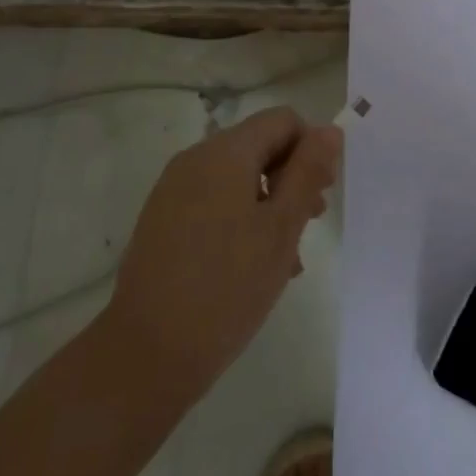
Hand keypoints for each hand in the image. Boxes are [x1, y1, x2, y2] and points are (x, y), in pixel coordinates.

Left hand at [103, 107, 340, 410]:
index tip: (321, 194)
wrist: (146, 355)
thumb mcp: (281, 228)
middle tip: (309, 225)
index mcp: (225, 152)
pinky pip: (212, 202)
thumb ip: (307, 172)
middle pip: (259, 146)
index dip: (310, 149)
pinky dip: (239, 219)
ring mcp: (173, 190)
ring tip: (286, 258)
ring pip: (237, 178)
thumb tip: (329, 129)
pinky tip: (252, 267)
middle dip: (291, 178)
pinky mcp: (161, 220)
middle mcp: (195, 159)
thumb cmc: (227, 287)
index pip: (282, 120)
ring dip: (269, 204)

§

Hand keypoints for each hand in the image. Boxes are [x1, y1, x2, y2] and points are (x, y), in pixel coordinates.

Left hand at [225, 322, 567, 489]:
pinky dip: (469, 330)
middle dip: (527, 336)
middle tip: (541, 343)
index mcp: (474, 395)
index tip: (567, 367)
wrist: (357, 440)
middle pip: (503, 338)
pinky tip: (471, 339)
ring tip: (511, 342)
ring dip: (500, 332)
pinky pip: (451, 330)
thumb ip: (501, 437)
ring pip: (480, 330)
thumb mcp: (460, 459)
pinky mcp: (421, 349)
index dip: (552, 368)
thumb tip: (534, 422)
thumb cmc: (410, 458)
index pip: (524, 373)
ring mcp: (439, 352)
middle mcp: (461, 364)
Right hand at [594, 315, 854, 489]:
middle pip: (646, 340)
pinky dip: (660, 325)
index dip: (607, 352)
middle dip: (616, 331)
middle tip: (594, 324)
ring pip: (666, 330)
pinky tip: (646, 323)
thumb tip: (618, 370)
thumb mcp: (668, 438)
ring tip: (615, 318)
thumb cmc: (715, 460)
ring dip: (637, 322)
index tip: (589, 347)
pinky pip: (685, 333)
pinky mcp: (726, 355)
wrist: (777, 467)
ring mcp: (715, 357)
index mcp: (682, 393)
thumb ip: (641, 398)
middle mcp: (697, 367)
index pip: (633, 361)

§

▶ **The task**
Above are the records; from them, give again exactly the lines from the one containing "middle dip: (291, 178)" to the one containing "ring dip: (269, 204)", both lines included, and nothing more.

▶ **Finished exercise**
middle dip: (291, 178)
pinky mcp: (161, 220)
middle mcp: (195, 159)
thumb cmc: (227, 287)
index pip: (282, 120)
ring dip: (269, 204)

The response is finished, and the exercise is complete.